Extracted records →
---*---
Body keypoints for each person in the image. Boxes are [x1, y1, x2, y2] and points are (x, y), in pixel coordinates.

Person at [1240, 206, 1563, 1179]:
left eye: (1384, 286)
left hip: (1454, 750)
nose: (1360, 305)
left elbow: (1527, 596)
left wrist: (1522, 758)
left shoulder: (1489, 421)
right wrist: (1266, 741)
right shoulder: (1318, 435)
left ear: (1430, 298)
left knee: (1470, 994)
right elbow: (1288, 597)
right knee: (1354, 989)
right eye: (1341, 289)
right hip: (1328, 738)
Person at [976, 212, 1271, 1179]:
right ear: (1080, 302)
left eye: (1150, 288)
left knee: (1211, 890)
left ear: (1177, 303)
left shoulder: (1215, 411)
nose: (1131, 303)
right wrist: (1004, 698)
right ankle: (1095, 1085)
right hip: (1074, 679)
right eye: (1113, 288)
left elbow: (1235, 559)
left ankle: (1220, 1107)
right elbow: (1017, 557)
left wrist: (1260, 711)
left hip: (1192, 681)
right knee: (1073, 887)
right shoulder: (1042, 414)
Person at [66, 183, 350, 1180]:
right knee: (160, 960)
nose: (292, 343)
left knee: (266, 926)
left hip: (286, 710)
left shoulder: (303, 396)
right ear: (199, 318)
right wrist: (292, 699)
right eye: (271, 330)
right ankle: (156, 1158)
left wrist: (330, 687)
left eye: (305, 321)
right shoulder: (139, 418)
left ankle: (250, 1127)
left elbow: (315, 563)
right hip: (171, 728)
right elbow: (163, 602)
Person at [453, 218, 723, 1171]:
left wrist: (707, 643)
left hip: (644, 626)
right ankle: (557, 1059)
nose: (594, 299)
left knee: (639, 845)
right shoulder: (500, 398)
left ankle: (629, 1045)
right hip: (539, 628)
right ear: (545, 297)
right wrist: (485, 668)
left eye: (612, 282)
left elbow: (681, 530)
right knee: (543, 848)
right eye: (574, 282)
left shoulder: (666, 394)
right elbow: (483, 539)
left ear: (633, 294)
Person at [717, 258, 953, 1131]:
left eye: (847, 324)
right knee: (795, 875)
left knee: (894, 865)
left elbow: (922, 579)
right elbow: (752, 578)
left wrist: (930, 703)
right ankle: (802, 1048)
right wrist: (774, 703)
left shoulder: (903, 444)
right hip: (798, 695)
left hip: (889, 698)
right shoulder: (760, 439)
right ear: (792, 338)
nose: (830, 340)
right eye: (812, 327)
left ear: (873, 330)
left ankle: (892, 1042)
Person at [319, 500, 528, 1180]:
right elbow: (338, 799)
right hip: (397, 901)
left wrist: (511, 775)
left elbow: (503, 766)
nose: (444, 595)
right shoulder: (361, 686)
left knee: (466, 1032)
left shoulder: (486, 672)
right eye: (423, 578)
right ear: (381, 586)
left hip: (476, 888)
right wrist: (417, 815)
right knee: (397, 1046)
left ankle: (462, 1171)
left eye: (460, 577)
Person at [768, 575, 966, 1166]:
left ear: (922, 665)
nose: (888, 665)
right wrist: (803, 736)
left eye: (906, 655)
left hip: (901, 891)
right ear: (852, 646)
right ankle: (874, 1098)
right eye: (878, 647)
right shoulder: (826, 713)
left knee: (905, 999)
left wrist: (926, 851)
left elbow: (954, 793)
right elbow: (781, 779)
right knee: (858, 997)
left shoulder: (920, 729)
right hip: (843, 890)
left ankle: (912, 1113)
---*---
Exercise goal →
Show the data once more, exactly as it was written.

Exercise output →
Body keypoints for each person in the image. Boxes are [x1, y1, x2, y2] and points are (x, y), in pixel coordinates.

Person at [1240, 206, 1563, 1179]:
left eye: (1384, 286)
left hip: (1454, 750)
nose: (1360, 305)
left elbow: (1527, 596)
left wrist: (1522, 758)
left shoulder: (1489, 421)
right wrist: (1266, 741)
right shoulder: (1318, 435)
left ear: (1430, 298)
left knee: (1470, 994)
right elbow: (1288, 597)
right knee: (1354, 989)
right eye: (1341, 289)
right hip: (1328, 738)
Person at [976, 212, 1271, 1179]:
right ear: (1080, 302)
left eye: (1150, 288)
left knee: (1211, 890)
left ear: (1177, 303)
left shoulder: (1215, 411)
nose: (1131, 303)
right wrist: (1004, 698)
right ankle: (1095, 1085)
right hip: (1074, 679)
right eye: (1113, 288)
left elbow: (1235, 559)
left ankle: (1220, 1107)
right elbow: (1017, 557)
left wrist: (1260, 711)
left hip: (1192, 681)
right knee: (1073, 887)
right shoulder: (1042, 414)
Person at [66, 183, 350, 1180]:
right knee: (160, 960)
nose: (292, 343)
left knee: (266, 926)
left hip: (286, 710)
left shoulder: (303, 396)
right ear: (199, 318)
right wrist: (292, 699)
right eye: (271, 330)
right ankle: (156, 1158)
left wrist: (330, 687)
left eye: (305, 321)
right shoulder: (139, 418)
left ankle: (250, 1127)
left elbow: (315, 563)
right hip: (171, 728)
right elbow: (163, 602)
Person at [453, 218, 723, 1171]:
left wrist: (707, 643)
left hip: (644, 626)
right ankle: (557, 1059)
nose: (594, 299)
left knee: (639, 845)
right shoulder: (500, 398)
left ankle: (629, 1045)
right hip: (539, 628)
right ear: (545, 297)
right wrist: (485, 668)
left eye: (612, 282)
left elbow: (681, 530)
right knee: (543, 848)
right eye: (574, 282)
left shoulder: (666, 394)
right elbow: (483, 539)
left ear: (633, 294)
Person at [717, 258, 953, 1131]:
left eye: (847, 324)
right knee: (795, 875)
left knee: (894, 865)
left elbow: (922, 579)
right elbow: (752, 578)
left wrist: (930, 703)
right ankle: (802, 1048)
right wrist: (774, 703)
left shoulder: (903, 444)
right hip: (798, 695)
left hip: (889, 698)
right shoulder: (760, 439)
right ear: (792, 338)
nose: (830, 340)
right eye: (812, 327)
left ear: (873, 330)
left ankle: (892, 1042)
Person at [319, 500, 528, 1180]:
right elbow: (338, 799)
right hip: (397, 901)
left wrist: (511, 775)
left elbow: (503, 766)
nose: (444, 595)
right shoulder: (361, 686)
left knee: (466, 1032)
left shoulder: (486, 672)
right eye: (423, 578)
right ear: (381, 586)
left hip: (476, 888)
right wrist: (417, 815)
right knee: (397, 1046)
left ankle: (462, 1171)
left eye: (460, 577)
Person at [768, 575, 966, 1166]:
left ear: (922, 665)
nose: (888, 665)
right wrist: (803, 736)
left eye: (906, 655)
left hip: (901, 891)
right ear: (852, 646)
right ankle: (874, 1098)
right eye: (878, 647)
right shoulder: (826, 713)
left knee: (905, 999)
left wrist: (926, 851)
left elbow: (954, 793)
right elbow: (781, 779)
right knee: (858, 997)
left shoulder: (920, 729)
right hip: (843, 890)
left ankle: (912, 1113)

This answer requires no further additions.